I have a favorite question to a LLM that can be (and is) learned from papers from 2010-2012 (well before advent of LLMs) and I am keeping asking it for two years now.
LLMs are able to cite relevant papers with "word-by-word" accuracy, they remember them quite well. Every paper on the subject has all relevant definitions in them. Yet, LLMs cannot combine adjacent definitions to come up with the ultimate solution to my question.
The question: "implement blocked clause decomposition in Haskell."
Google "blocked clause decomposition" for papers on subject.
Have fun.
Over time, LLM's seem to lose the ability to even approach the solution to this question in a first answer. They need more and more attention and correction nowadays.
I see it as a knowledge collapse mentioned in paper I provided a link to. Instead of an answer I get a gamified pretense of a helping hand and we all do.
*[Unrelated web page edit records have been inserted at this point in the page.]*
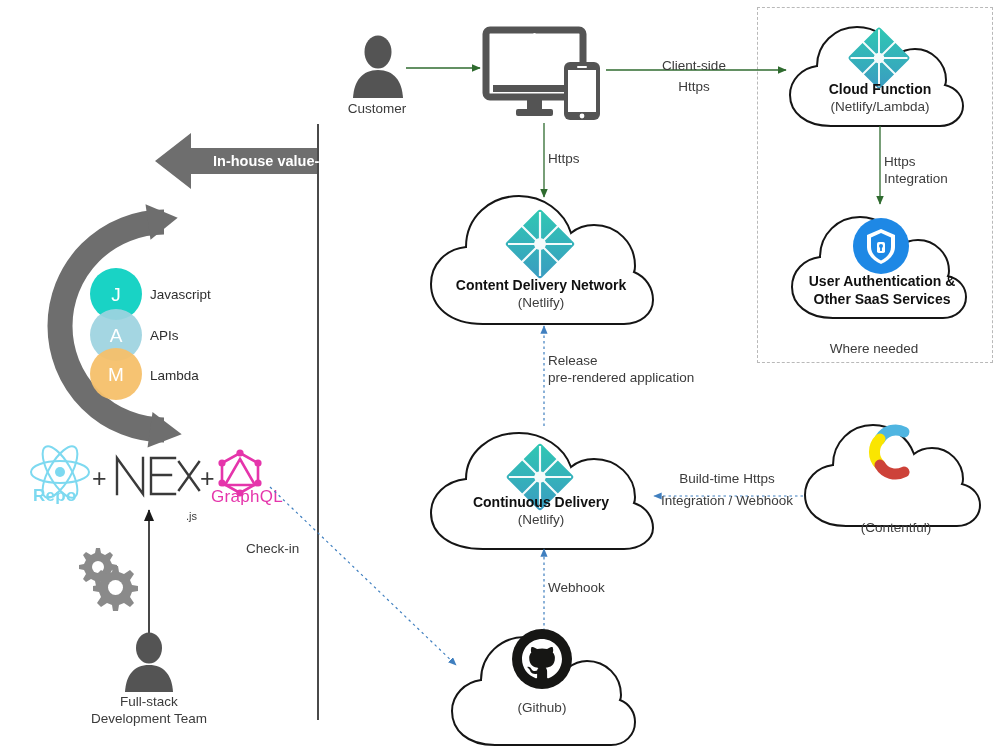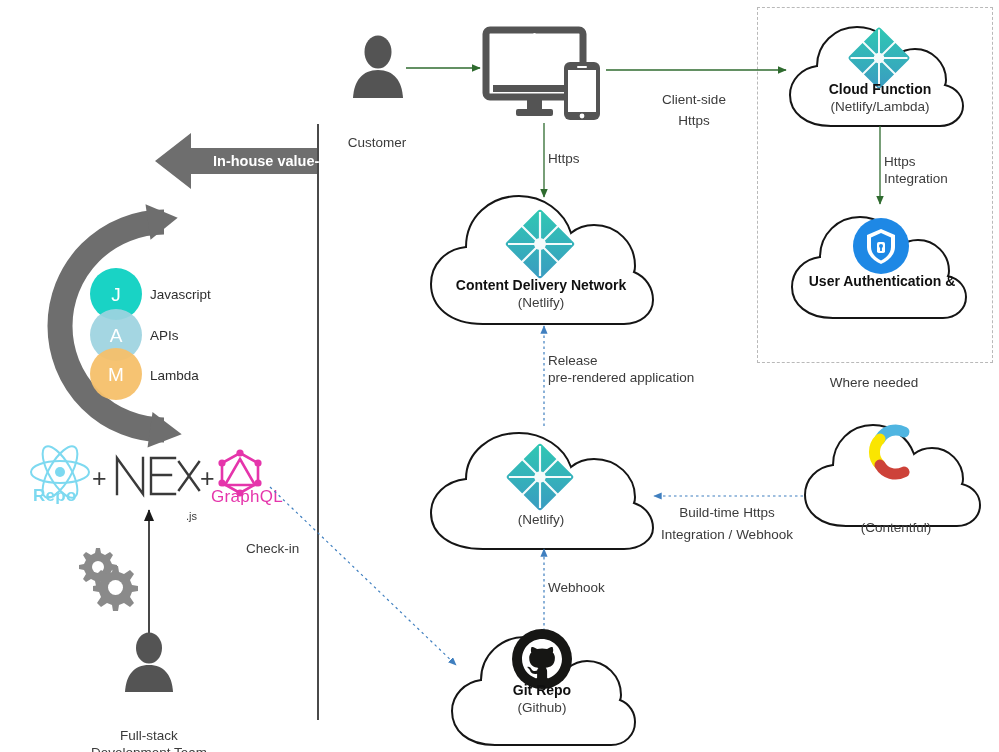--- a/index.html
+++ b/index.html
@@ -10,7 +10,7 @@
   svg{display:block;overflow:visible;}
 
   .lbl{position:absolute;font-size:13.5px;color:#3b3b3b;line-height:17px;white-space:nowrap;}
-  .lbl.c{transform:translateX(-50%);text-align:left;margin-top:34px;}
+  .lbl.c{transform:translateX(-50%);text-align:left;}
 
   .cloud-title{font-size:14px;font-weight:bold;color:#101010;text-align:center;line-height:18px;white-space:nowrap;}
   .cloud-sub{font-size:13.5px;font-weight:normal;color:#3d3d3d;text-align:center;line-height:17px;white-space:nowrap;}

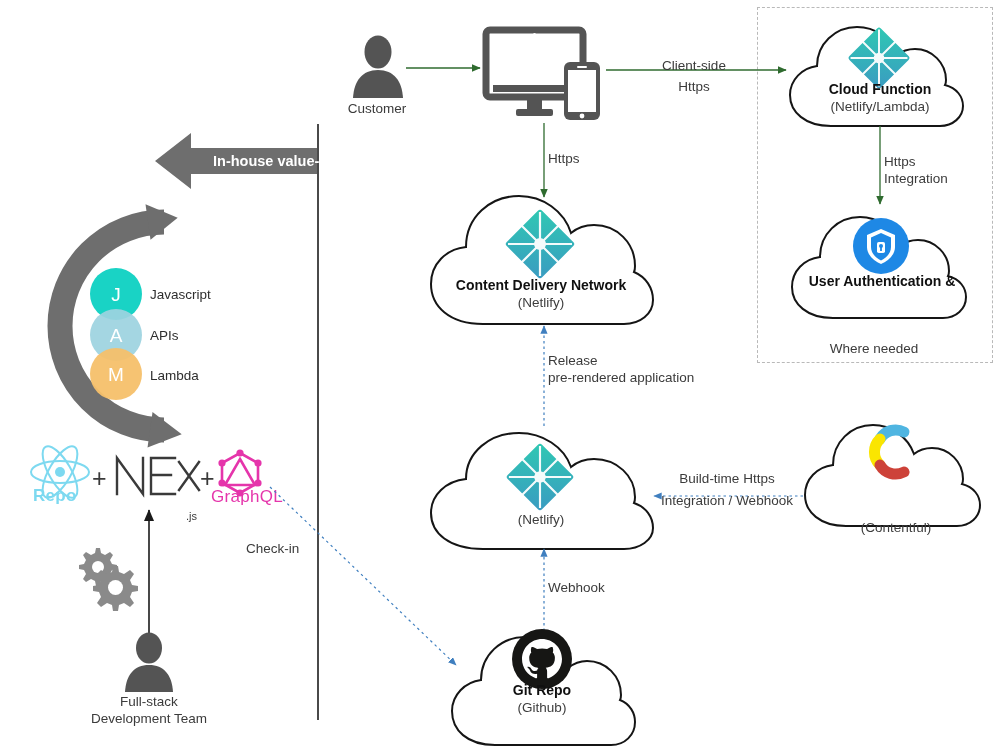--- a/index.html
+++ b/index.html
@@ -325,6 +325,7 @@
       </svg>
     </div>
     <div class="cloud-text cloud-title" style="top:60px;">User Authentication &amp;</div>
+    <div class="cloud-text cloud-title" style="top:78px;">Other SaaS Services</div>
   </div>
 
   <div class="abs" style="left:800px;top:420px;">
I don't think LLM's are like (complete) human brains, I think they vaguely resemble what we mean by language "intuition".
Brains need several other functions, too. Including search, some kind of motivator or initiator and probably several layers of coordination/orchestration.
None of which need to be strictly separated from the other layers.
Adding some kind of Q search on top of LLM's means they're not just LLM's anymore, but a composite model that has an LLM as one component.
Generally agree, but I would argue that while first L in LLM is what it is, the final LM is just what it does: a large model is still a "large language model" when it has other components besides a transformer involved in how it processes language, while a pure transformer model stops being a language model the moment it's trained on anything besides language — images (other than sign language), DNA sequences, financial data, etc.
Your assertion that “conscious reasoning” “has elements of a tree-search” is just completely made up. And the idea that human learning is at all similar to what LLM training is doing is completely divorced from reality.